Четыре дня бедного человека, стр. 4

Глава 2

Его разбудило солнце — оно светило прямо в лицо.

Даже не разлепив веки, Франсуа уже знал, что время позднее, как знал, когда еще только начинал брести по замусоренной равнине сна, что ничего хорошего на той стороне, после пробуждения, его не ждет. Первый, быстрый и смущенный, взгляд он бросил на постель сына (с тех пор, как Жермена легла в больницу, они с Бобом спят в одной комнате), и яркое пятно смятых простыней поразило его, как упрек. Боб встал и, конечно, ушел; все окна и двери открыты, но квартира зияет пустотой. В воздухе еще витает слабый аромат какао.
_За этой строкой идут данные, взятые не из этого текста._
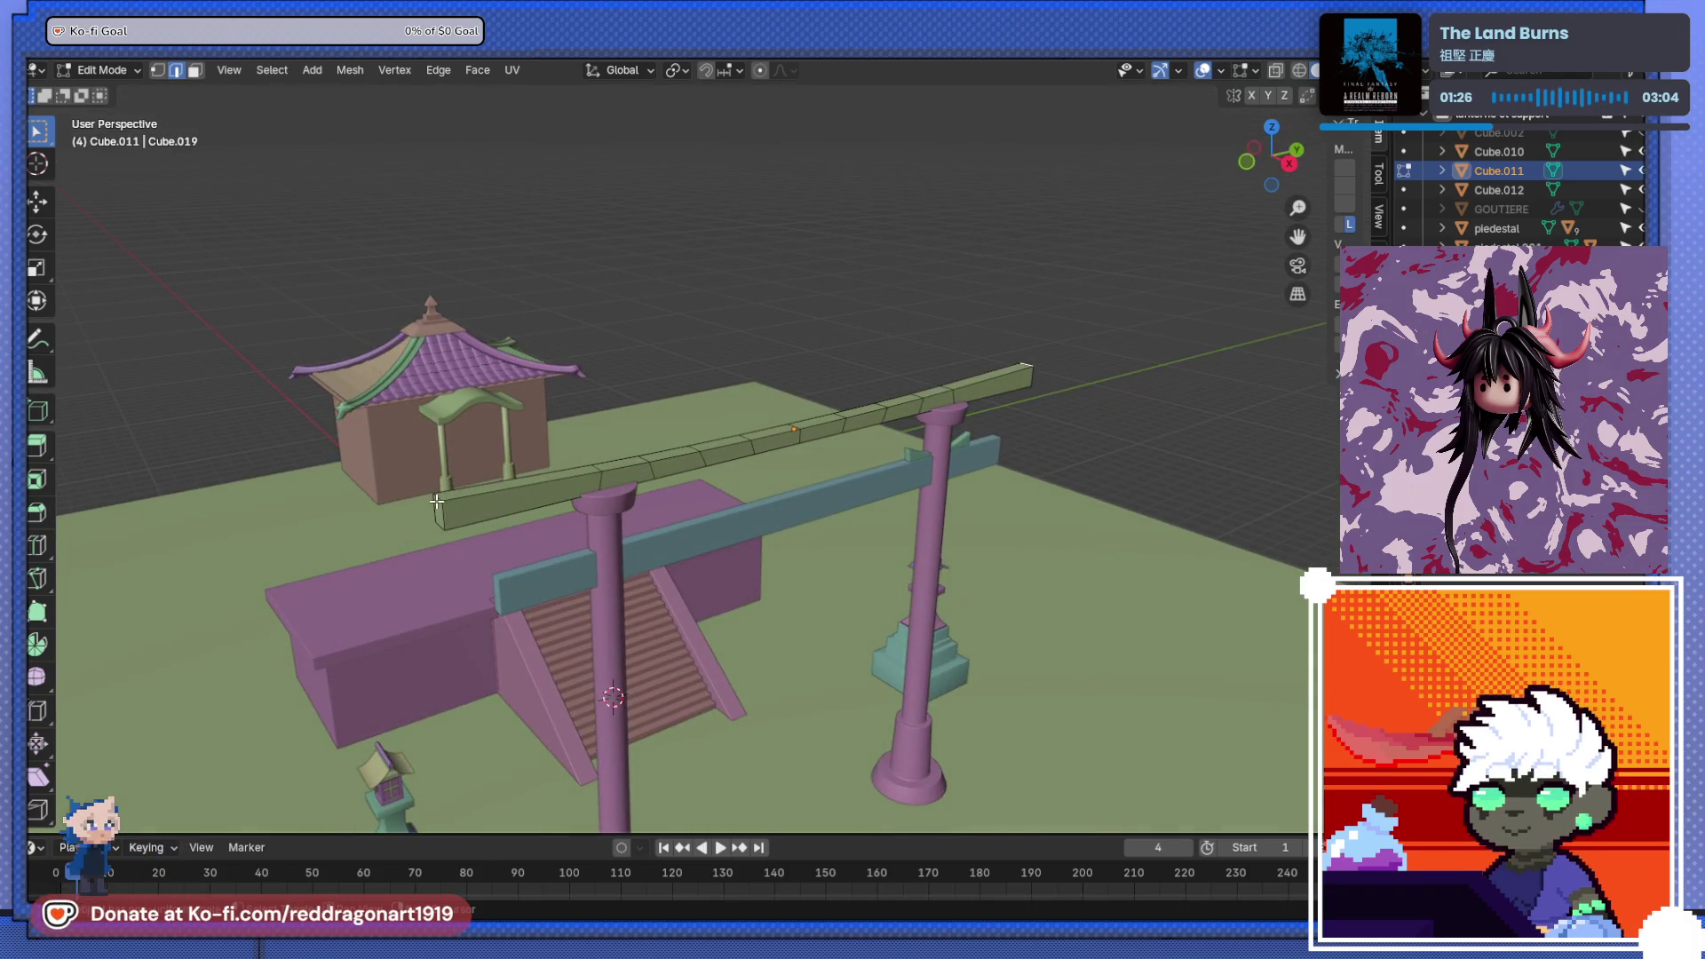
pyautogui.moveTo(441, 495); pyautogui.dragTo(514, 525, button='middle')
Большие часы над лавкой Пашона показывают десять минут одиннадцатого. Сейчас Франсуа должен был бы сидеть, как обещал, в вестибюле больницы у справочного окна, ожидая результата операции, и оттого, что он не выполнил обещания, ему стало еще тягостней.

В кухне на столе чашка из-под какао, яичная рюмка с выеденным яйцом, а рядом вырванный из тетрадки листок, на котором сын нацарапал: «Я пошел к товарищу».

Франсуа смутно помнилось, что он просыпался рано утром, когда солнце еще не проникло в ущелье их улицы.

В памяти у него запечатлелась картина: Боб бесшумно одевается, краем глаза следя за отцом, а потом выходит из комнаты, держа в руках башмаки. Может, Франсуа сказал ему, что плохо себя чувствует? И Боб поверил?

Или его разбудил отцовский храп, и он почуял в воздухе запах перегара?

На столе в столовой пустая бутылка, рюмки, окурки.

Все вещи сдвинулись со своих мест, комната утратила привычный облик, рядом с пепельницей раскрытый альбом с медными уголками и фотографии в нем. Франсуа совершенно не соображал, что надо делать. Он стоял в нерешительности и чувствовал себя по-настоящему больным. Подумал, не сварить ли кофе, но при одном виде потеков яичного желтка на белой скорлупе его замутило.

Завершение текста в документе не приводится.